### What to do
With the line containing "### Knowledge (I - III)" as the start and the line containing "- **Tier 3**" as the end, transcribe that span of the entries below exactly, including both.

+++ Records to process +++

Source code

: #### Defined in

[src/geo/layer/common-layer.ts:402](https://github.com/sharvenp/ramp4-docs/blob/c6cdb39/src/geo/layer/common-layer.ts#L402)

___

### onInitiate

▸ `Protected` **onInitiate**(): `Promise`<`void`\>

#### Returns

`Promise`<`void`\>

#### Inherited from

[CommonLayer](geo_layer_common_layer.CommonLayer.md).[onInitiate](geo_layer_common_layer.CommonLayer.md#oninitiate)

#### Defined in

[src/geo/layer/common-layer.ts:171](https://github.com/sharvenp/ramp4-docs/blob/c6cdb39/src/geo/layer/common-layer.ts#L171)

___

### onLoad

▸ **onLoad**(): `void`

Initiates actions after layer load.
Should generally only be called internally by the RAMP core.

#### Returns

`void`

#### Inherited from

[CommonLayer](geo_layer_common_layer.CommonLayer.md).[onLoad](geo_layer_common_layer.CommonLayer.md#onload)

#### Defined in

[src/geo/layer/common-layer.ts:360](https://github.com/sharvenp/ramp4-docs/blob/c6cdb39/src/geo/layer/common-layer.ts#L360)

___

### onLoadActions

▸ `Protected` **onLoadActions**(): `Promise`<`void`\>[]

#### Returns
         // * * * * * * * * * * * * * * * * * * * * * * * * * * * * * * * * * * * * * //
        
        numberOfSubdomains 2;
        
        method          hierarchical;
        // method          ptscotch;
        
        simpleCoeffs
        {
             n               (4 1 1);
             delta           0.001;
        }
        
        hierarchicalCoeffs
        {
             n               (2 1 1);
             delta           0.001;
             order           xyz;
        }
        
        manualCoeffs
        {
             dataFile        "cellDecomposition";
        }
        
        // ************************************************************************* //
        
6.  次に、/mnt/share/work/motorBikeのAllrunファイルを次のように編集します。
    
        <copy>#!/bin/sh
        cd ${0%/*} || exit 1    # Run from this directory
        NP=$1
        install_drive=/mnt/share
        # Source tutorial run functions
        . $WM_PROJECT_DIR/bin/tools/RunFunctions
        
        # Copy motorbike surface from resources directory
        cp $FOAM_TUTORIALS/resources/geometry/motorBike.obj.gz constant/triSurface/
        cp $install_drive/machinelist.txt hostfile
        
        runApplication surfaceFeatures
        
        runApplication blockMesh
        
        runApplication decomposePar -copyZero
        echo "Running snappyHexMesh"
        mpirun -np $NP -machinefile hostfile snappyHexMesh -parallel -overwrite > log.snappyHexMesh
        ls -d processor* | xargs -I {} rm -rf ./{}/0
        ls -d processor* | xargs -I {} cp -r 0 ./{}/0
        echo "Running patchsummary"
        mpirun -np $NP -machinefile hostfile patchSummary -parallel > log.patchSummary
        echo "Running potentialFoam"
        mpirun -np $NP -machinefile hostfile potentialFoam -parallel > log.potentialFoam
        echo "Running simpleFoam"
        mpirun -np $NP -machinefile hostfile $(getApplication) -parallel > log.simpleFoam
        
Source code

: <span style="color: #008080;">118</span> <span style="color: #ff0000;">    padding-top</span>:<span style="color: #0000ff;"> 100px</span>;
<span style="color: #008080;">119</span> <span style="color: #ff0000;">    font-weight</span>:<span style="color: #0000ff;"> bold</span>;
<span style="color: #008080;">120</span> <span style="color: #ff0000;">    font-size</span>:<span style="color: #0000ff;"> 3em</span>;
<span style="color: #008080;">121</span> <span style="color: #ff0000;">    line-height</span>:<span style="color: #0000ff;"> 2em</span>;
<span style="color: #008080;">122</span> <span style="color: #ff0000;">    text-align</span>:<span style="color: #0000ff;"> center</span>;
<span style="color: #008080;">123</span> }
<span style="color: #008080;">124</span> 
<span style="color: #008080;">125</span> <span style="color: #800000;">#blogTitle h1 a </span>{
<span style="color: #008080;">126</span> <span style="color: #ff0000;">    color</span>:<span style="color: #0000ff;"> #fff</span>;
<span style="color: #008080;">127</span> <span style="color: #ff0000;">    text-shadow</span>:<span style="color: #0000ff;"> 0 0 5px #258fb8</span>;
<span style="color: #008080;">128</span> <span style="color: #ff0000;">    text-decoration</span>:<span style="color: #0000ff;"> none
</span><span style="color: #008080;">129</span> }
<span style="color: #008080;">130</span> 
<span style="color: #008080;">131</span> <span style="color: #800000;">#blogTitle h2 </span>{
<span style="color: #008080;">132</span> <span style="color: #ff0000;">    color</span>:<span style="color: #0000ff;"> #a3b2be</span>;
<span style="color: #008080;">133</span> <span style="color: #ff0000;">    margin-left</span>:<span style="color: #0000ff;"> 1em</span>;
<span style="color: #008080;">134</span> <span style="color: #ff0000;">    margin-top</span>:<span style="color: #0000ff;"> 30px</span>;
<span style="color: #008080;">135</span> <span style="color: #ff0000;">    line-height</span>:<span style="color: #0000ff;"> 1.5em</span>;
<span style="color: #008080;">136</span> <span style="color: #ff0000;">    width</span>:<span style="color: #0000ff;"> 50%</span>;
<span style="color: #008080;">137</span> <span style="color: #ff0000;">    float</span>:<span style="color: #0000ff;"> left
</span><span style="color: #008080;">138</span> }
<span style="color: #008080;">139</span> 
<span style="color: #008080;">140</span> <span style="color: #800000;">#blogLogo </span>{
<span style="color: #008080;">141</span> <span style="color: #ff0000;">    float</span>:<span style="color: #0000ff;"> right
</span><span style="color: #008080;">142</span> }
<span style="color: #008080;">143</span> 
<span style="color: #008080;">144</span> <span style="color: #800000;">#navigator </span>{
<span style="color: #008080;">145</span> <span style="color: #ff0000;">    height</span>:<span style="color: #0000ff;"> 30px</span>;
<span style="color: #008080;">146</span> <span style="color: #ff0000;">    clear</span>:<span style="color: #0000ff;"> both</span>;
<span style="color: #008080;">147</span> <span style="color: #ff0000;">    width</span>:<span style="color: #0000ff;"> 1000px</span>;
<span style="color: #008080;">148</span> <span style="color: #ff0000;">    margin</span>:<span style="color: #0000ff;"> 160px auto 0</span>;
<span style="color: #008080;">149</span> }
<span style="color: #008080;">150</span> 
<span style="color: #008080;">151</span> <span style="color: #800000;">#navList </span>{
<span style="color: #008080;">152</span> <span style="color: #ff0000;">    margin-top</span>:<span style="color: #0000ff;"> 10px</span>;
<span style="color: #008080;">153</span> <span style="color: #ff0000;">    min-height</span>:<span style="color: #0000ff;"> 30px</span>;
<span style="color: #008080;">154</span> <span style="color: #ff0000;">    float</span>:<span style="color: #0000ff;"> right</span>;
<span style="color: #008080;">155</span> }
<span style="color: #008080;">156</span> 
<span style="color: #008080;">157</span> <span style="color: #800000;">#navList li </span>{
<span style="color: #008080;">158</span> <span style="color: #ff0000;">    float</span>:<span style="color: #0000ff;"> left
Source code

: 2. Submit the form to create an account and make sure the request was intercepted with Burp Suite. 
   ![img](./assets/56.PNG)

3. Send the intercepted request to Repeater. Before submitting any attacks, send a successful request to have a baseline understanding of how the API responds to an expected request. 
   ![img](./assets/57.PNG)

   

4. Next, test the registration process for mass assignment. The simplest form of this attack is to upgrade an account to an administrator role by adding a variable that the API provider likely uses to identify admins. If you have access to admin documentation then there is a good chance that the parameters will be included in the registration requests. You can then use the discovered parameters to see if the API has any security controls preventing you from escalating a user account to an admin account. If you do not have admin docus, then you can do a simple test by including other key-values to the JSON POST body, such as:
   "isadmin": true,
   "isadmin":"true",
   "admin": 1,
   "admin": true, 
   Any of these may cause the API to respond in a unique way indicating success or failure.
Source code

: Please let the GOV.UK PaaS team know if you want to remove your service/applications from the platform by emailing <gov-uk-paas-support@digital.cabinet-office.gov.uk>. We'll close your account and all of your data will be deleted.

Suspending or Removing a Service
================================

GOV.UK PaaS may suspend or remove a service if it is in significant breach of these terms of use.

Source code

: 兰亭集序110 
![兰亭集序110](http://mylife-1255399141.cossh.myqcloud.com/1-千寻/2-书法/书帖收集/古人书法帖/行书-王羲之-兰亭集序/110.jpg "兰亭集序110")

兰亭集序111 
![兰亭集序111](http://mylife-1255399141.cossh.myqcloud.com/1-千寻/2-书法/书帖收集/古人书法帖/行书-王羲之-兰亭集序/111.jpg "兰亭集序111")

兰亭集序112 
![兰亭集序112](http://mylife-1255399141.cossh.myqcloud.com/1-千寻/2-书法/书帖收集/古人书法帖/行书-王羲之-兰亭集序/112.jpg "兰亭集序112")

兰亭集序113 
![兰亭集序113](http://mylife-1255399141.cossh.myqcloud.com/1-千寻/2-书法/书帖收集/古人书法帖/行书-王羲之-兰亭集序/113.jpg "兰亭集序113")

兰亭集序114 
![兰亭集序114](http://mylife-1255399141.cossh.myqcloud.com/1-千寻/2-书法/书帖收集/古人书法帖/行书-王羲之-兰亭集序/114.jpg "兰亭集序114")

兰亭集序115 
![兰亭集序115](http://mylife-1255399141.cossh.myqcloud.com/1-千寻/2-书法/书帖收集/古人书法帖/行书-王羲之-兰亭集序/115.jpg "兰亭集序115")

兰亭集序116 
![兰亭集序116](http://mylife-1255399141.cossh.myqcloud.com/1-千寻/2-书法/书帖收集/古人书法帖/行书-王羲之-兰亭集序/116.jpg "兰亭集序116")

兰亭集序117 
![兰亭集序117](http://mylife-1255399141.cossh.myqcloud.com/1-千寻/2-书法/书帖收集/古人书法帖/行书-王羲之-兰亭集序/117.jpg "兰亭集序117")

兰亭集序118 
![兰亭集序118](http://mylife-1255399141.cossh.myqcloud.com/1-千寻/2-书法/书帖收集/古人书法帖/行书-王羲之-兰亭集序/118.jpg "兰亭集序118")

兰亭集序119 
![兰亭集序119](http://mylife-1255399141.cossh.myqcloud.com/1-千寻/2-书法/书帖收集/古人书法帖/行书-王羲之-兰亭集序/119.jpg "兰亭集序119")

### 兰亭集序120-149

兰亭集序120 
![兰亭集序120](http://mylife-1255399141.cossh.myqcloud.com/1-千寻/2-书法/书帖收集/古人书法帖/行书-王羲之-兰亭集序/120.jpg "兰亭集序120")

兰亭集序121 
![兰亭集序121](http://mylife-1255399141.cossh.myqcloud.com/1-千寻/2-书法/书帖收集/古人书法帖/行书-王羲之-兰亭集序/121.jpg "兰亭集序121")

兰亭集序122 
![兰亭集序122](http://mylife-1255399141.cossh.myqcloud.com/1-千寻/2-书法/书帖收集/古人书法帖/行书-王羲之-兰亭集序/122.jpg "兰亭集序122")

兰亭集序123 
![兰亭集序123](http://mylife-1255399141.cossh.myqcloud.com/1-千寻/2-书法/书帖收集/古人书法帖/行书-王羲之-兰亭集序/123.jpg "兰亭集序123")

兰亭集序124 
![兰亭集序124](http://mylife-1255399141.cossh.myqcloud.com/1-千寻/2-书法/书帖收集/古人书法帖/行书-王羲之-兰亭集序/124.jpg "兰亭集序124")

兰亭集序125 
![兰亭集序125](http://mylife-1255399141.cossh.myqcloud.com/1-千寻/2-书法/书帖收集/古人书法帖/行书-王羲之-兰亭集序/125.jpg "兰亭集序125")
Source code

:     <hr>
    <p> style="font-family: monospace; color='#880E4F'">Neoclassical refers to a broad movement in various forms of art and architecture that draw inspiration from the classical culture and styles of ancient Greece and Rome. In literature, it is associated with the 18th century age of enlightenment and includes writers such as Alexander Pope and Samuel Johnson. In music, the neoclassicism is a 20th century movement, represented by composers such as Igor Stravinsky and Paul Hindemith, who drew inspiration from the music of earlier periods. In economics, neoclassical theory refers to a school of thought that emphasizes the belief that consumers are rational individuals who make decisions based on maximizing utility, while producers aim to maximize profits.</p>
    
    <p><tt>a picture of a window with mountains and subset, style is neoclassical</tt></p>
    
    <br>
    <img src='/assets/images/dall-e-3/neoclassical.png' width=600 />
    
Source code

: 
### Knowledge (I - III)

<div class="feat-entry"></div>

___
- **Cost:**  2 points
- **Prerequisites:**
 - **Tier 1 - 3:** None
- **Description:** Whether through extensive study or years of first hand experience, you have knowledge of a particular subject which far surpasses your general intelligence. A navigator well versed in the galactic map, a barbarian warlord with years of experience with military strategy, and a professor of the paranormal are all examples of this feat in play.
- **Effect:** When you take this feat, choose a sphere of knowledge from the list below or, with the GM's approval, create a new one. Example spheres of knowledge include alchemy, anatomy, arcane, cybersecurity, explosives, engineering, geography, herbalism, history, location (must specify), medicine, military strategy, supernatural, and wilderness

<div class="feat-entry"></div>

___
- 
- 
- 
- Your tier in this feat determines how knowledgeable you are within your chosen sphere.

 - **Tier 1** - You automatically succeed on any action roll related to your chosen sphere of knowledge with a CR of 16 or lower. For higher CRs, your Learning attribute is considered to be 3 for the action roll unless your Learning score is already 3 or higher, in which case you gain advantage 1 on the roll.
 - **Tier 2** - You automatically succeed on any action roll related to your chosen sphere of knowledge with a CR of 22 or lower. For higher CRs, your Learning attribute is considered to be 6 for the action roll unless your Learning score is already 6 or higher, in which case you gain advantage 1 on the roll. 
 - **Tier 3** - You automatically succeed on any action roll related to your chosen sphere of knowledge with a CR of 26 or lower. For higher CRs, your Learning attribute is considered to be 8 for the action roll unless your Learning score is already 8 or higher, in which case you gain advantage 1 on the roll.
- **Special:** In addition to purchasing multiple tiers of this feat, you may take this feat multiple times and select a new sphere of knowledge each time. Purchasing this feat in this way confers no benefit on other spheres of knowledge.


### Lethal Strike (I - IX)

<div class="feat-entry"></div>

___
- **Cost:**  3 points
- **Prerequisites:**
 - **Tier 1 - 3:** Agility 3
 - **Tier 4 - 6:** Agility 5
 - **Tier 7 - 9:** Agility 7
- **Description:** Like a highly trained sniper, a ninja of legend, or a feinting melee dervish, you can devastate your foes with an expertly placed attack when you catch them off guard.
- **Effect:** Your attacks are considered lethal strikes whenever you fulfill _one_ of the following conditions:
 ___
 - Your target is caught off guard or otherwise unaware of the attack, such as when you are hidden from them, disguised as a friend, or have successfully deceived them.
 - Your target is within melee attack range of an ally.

+++

### Final answer
### Knowledge (I - III)

<div class="feat-entry"></div>

___
- **Cost:**  2 points
- **Prerequisites:**
 - **Tier 1 - 3:** None
- **Description:** Whether through extensive study or years of first hand experience, you have knowledge of a particular subject which far surpasses your general intelligence. A navigator well versed in the galactic map, a barbarian warlord with years of experience with military strategy, and a professor of the paranormal are all examples of this feat in play.
- **Effect:** When you take this feat, choose a sphere of knowledge from the list below or, with the GM's approval, create a new one. Example spheres of knowledge include alchemy, anatomy, arcane, cybersecurity, explosives, engineering, geography, herbalism, history, location (must specify), medicine, military strategy, supernatural, and wilderness

<div class="feat-entry"></div>

___
- 
- 
- 
- Your tier in this feat determines how knowledgeable you are within your chosen sphere.

 - **Tier 1** - You automatically succeed on any action roll related to your chosen sphere of knowledge with a CR of 16 or lower. For higher CRs, your Learning attribute is considered to be 3 for the action roll unless your Learning score is already 3 or higher, in which case you gain advantage 1 on the roll.
 - **Tier 2** - You automatically succeed on any action roll related to your chosen sphere of knowledge with a CR of 22 or lower. For higher CRs, your Learning attribute is considered to be 6 for the action roll unless your Learning score is already 6 or higher, in which case you gain advantage 1 on the roll. 
 - **Tier 3** - You automatically succeed on any action roll related to your chosen sphere of knowledge with a CR of 26 or lower. For higher CRs, your Learning attribute is considered to be 8 for the action roll unless your Learning score is already 8 or higher, in which case you gain advantage 1 on the roll.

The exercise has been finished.